(Beginning of DATA)
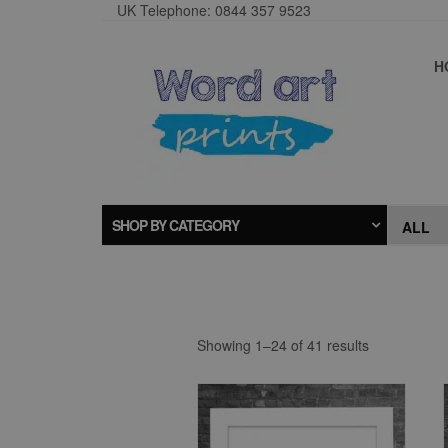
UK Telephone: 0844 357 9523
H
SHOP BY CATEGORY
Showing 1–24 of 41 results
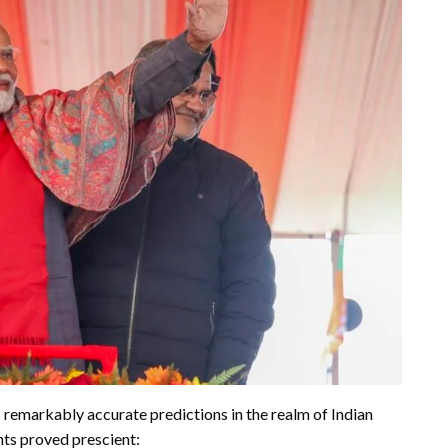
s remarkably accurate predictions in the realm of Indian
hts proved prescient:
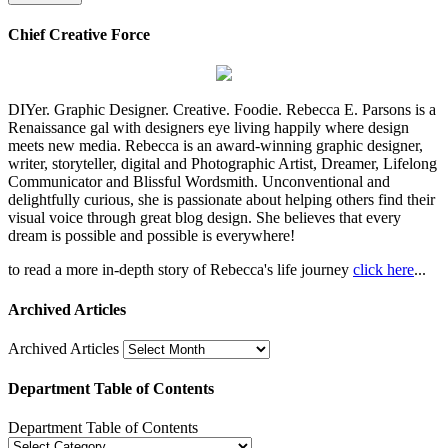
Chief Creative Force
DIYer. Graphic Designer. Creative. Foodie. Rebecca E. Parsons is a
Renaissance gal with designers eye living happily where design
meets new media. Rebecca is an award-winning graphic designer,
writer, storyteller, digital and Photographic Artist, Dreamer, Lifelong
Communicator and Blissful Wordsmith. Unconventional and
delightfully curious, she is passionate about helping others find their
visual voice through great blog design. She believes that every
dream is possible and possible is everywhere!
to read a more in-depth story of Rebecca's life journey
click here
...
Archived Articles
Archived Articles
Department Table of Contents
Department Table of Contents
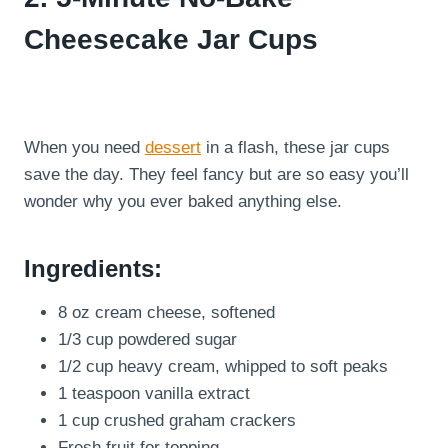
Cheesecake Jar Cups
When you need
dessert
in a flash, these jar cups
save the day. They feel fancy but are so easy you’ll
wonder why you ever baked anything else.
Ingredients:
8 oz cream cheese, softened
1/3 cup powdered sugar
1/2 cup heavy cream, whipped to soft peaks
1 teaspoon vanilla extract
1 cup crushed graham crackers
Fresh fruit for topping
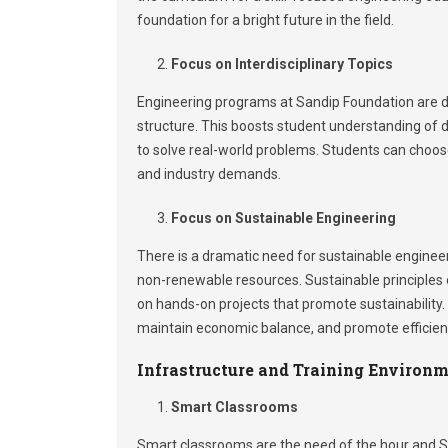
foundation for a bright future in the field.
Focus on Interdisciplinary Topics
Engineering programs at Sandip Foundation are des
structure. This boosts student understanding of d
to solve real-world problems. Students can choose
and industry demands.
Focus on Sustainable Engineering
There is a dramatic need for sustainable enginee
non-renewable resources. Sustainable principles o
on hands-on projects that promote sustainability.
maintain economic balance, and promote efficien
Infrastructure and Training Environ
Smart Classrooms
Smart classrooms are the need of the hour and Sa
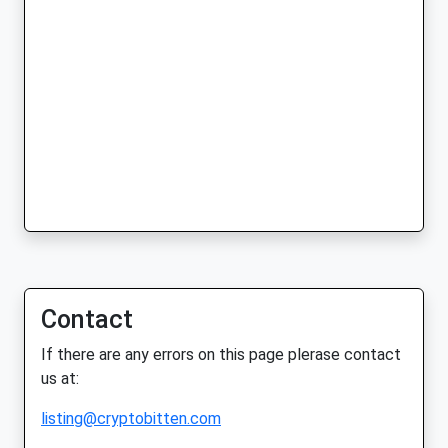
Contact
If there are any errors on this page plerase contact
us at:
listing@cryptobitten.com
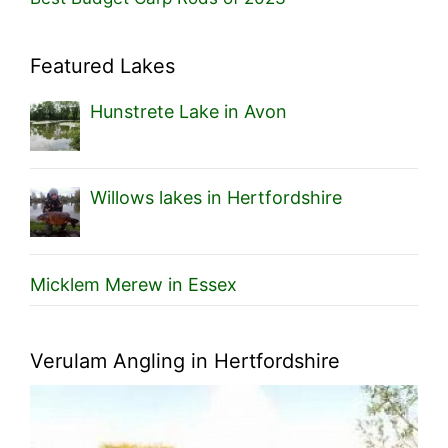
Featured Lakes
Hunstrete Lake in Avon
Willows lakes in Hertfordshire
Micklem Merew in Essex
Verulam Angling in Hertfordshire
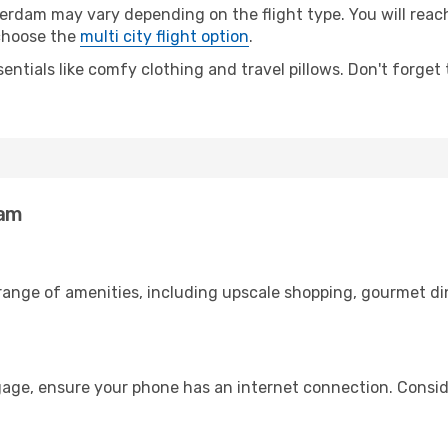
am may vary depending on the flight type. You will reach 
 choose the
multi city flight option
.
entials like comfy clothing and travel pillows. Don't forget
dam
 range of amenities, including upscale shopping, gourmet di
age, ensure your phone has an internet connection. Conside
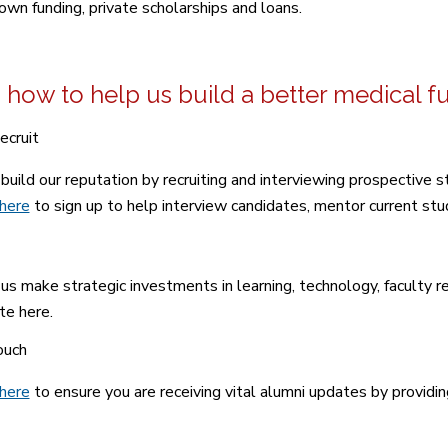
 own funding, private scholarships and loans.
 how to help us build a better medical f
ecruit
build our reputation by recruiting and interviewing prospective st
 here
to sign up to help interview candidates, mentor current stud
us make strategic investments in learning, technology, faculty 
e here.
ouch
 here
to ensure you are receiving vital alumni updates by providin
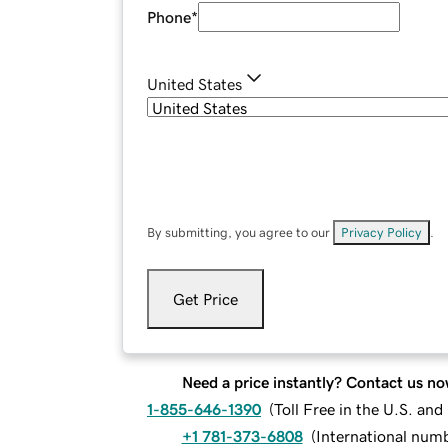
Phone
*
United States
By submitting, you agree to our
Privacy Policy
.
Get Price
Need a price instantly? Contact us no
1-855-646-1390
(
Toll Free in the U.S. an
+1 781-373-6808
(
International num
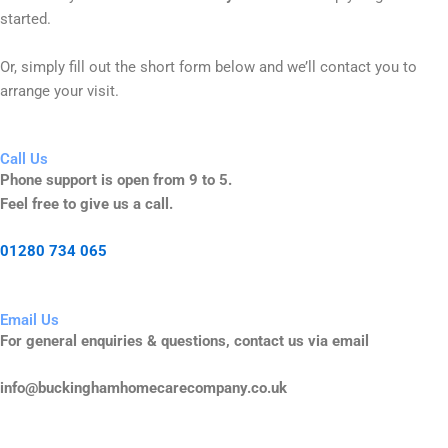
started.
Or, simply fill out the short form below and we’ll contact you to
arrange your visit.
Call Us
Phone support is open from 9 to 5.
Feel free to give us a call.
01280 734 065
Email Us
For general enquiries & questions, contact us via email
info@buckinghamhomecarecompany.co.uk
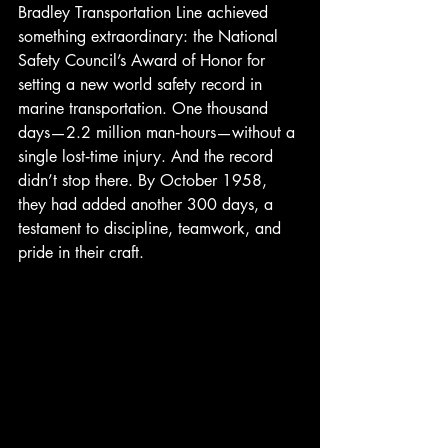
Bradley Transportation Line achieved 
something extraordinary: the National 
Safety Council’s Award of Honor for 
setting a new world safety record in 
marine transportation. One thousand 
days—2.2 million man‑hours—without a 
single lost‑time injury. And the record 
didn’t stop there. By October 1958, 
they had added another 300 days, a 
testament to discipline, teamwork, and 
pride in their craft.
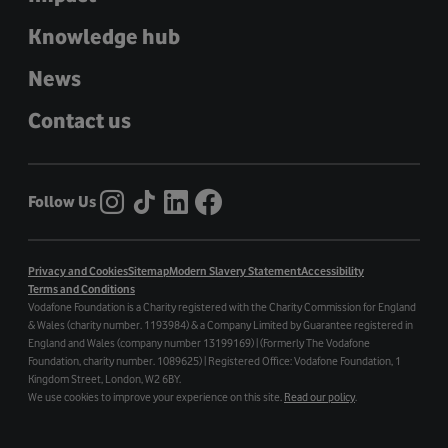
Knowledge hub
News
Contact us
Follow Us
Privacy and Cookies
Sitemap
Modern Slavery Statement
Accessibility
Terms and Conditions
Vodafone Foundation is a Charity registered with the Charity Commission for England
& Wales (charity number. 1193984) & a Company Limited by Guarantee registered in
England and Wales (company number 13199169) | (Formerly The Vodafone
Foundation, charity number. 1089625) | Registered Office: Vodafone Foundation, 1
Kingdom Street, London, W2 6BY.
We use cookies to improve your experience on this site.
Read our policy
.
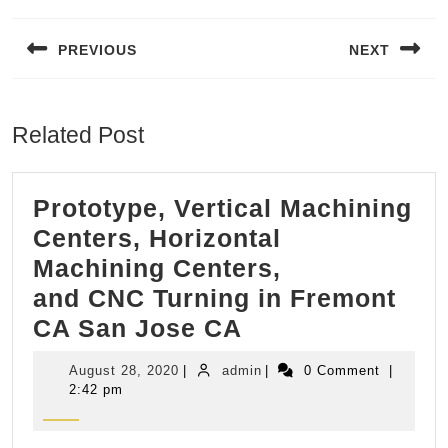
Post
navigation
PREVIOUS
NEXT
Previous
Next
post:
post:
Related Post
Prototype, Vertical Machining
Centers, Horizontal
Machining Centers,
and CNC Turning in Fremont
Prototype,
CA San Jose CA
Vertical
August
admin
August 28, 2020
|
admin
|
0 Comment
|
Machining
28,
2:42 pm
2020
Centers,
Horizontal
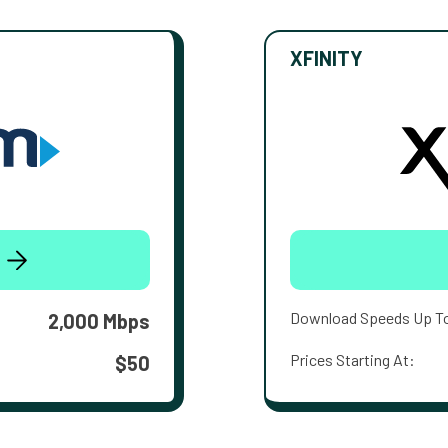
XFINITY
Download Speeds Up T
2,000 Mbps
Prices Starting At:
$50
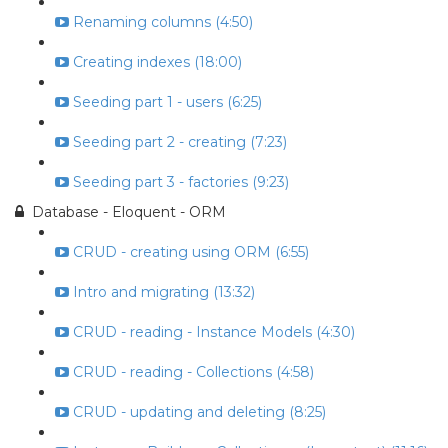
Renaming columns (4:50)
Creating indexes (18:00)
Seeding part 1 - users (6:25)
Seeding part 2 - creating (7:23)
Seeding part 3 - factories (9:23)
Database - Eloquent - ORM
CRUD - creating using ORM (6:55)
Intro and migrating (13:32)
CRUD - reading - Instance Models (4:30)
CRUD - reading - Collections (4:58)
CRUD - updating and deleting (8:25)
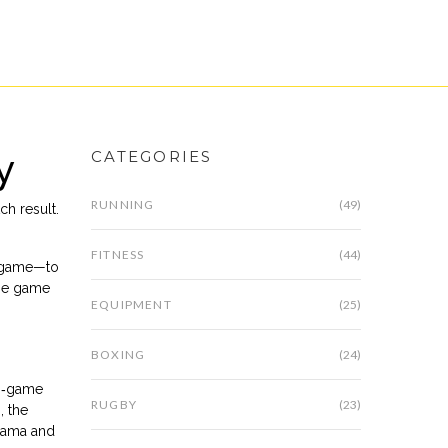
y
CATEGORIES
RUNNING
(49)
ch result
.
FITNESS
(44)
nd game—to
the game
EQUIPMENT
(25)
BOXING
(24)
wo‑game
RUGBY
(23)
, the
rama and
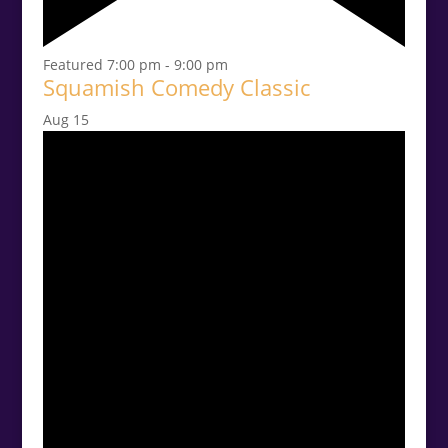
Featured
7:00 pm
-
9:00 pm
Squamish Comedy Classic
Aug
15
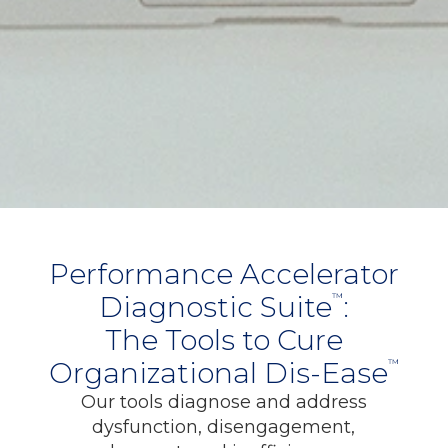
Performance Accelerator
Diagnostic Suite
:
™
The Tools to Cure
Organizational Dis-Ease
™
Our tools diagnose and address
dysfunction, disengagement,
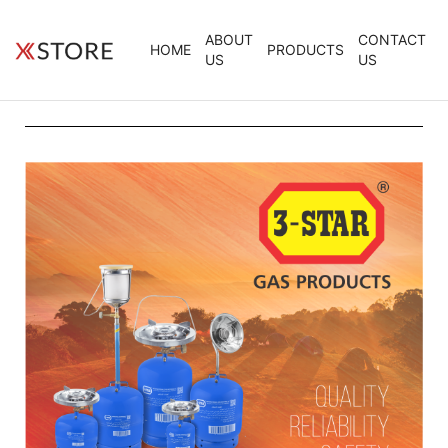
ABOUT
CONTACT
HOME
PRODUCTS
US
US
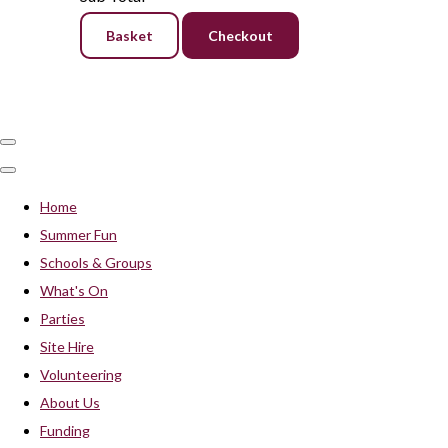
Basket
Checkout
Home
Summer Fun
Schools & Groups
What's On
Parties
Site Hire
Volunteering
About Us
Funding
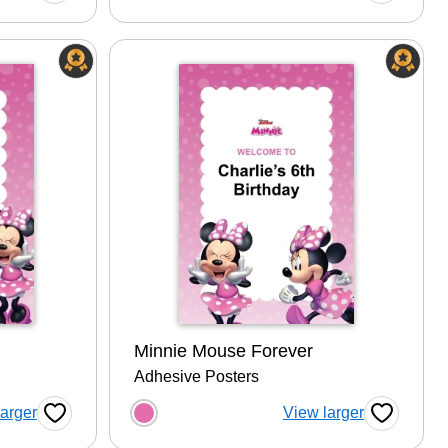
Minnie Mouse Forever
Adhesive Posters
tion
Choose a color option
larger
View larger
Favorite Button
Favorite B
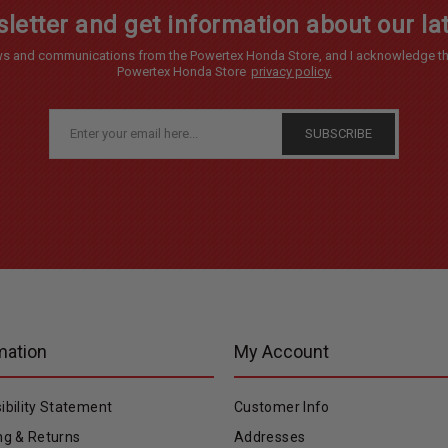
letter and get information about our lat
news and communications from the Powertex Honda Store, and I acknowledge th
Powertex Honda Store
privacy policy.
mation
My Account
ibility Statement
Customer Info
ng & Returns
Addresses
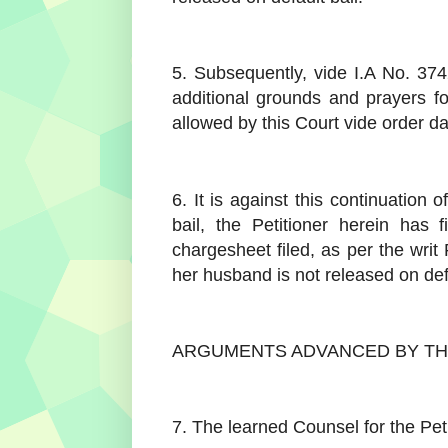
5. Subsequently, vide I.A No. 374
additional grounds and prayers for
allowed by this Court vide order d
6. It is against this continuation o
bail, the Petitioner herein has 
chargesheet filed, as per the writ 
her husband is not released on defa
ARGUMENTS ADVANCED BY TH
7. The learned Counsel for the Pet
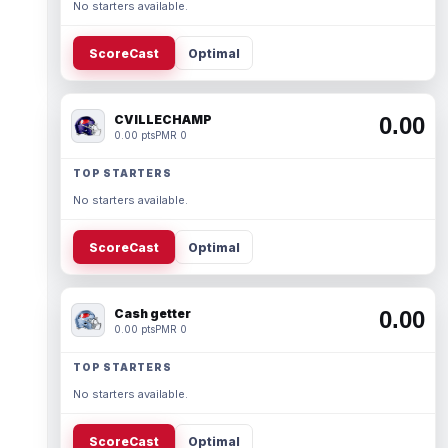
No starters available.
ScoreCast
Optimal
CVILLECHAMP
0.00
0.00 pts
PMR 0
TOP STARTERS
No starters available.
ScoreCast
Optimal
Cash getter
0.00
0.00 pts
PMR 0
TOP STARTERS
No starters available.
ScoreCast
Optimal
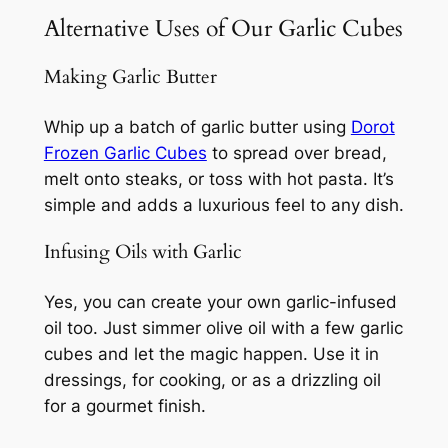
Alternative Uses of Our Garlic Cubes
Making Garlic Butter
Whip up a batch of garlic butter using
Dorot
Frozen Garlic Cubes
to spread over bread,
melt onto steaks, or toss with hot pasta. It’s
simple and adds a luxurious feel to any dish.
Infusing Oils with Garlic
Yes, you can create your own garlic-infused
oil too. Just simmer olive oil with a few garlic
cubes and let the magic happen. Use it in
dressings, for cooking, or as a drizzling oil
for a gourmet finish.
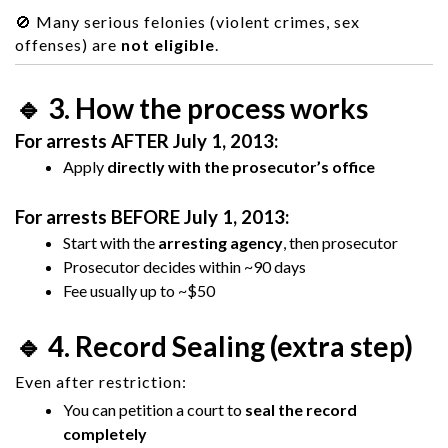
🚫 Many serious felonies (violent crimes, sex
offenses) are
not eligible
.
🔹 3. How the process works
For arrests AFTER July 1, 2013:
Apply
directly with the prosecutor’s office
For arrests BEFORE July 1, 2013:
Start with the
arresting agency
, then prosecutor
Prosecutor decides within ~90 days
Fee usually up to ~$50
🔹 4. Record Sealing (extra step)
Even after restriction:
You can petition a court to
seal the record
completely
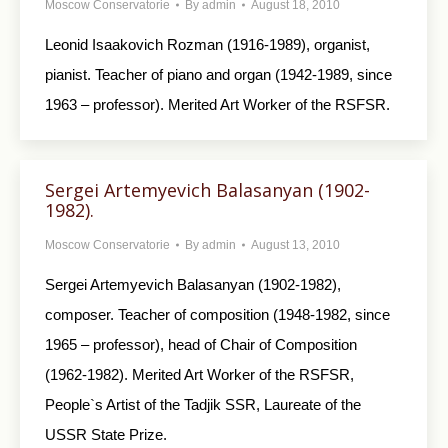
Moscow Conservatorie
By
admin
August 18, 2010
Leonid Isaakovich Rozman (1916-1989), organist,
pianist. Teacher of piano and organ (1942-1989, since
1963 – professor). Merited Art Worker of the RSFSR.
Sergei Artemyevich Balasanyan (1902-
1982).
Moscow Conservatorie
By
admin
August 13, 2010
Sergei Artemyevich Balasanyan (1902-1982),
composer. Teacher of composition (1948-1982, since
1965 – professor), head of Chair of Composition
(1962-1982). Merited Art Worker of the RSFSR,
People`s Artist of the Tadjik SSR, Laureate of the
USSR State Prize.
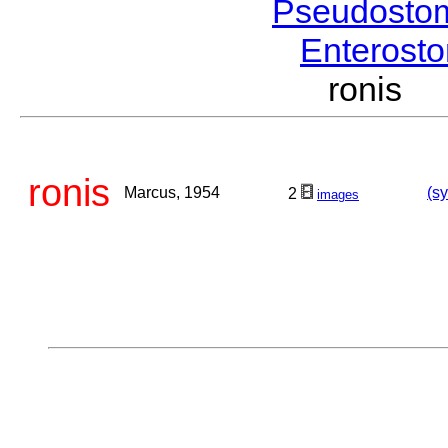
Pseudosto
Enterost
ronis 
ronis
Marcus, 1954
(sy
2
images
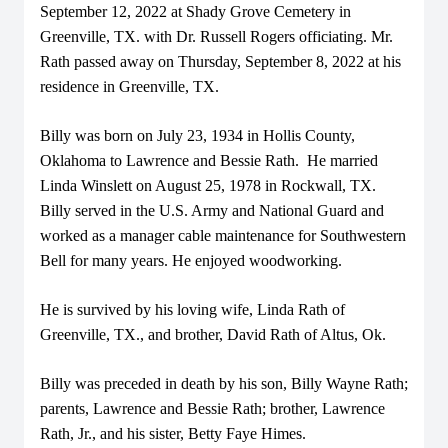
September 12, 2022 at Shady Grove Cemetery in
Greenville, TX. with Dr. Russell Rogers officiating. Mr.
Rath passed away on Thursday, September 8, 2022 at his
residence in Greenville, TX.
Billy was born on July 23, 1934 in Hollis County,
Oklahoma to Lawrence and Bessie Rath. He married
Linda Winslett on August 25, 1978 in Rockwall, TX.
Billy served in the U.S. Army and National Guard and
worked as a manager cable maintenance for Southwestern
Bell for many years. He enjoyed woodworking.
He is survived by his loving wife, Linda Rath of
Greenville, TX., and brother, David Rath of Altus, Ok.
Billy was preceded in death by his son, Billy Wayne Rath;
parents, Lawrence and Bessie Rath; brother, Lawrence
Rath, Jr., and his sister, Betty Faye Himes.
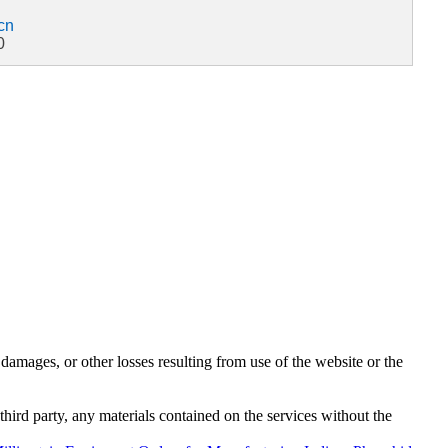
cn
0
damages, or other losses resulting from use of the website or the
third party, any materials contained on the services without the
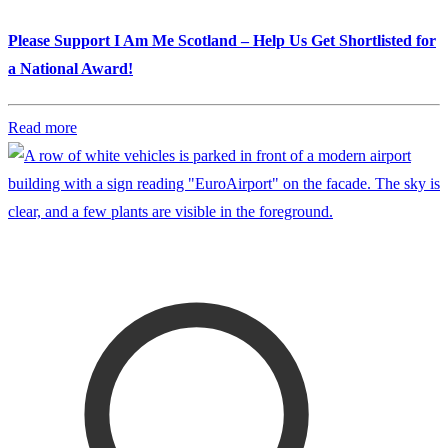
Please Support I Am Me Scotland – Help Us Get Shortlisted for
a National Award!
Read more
(End of DATA)
**INSTRUCTION:** Print, word for word, the part of the listing that opens with the line containing "Please Support I" and runs through the end of the listing.

**TASK ANSWER:**
Please Support I Am Me Scotland – Help Us Get Shortlisted for
a National Award!
Read more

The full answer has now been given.